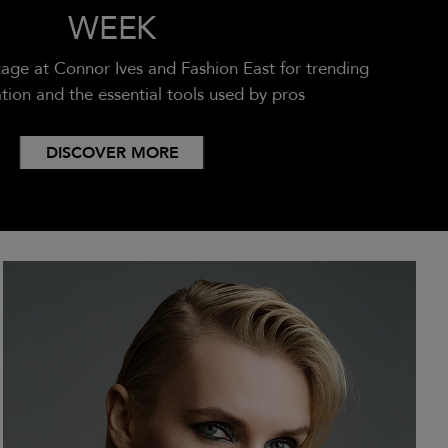
WEEK
age at Connor Ives and Fashion East for trending
ation and the essential tools used by pros
DISCOVER MORE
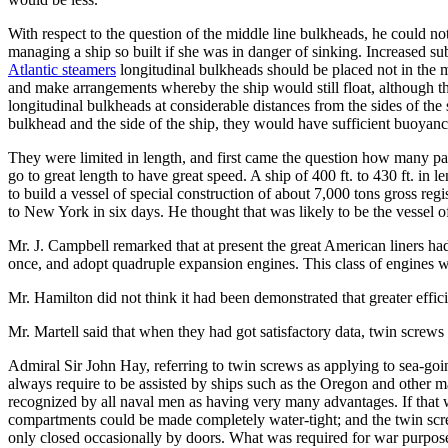
With respect to the question of the middle line bulkheads, he could no
managing a ship so built if she was in danger of sinking. Increased su
Atlantic steamers
longitudinal bulkheads should be placed not in the mi
and make arrangements whereby the ship would still float, although t
longitudinal bulkheads at considerable distances from the sides of th
bulkhead and the side of the ship, they would have sufficient buoyancy
They were limited in length, and first came the question how many pas
go to great length to have great speed. A ship of 400 ft. to 430 ft. in 
to build a vessel of special construction of about 7,000 tons gross re
to New York in six days. He thought that was likely to be the vessel of
Mr. J. Campbell remarked that at present the great American liners had
once, and adopt quadruple expansion engines. This class of engines wa
Mr. Hamilton did not think it had been demonstrated that greater effic
Mr. Martell said that when they had got satisfactory data, twin screws 
Admiral Sir John Hay, referring to twin screws as applying to sea-goi
always require to be assisted by ships such as the Oregon and other m
recognized by all naval men as having very many advantages. If that we
compartments could be made completely water-tight; and the twin screw,
only closed occasionally by doors. What was required for war purposes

▶ Work instructions
The answer is the line with "longitudinal bulkheads should" plus every line after it, printed exactly as they appear above.

▶ Answer box
longitudinal bulkheads should be placed not in the mi
and make arrangements whereby the ship would still float, although t
longitudinal bulkheads at considerable distances from the sides of th
bulkhead and the side of the ship, they would have sufficient buoyancy
They were limited in length, and first came the question how many pas
go to great length to have great speed. A ship of 400 ft. to 430 ft. in 
to build a vessel of special construction of about 7,000 tons gross re
to New York in six days. He thought that was likely to be the vessel of
Mr. J. Campbell remarked that at present the great American liners had
once, and adopt quadruple expansion engines. This class of engines wa
Mr. Hamilton did not think it had been demonstrated that greater effic
Mr. Martell said that when they had got satisfactory data, twin screws 
Admiral Sir John Hay, referring to twin screws as applying to sea-goi
always require to be assisted by ships such as the Oregon and other m
recognized by all naval men as having very many advantages. If that we
compartments could be made completely water-tight; and the twin screw,
only closed occasionally by doors. What was required for war purposes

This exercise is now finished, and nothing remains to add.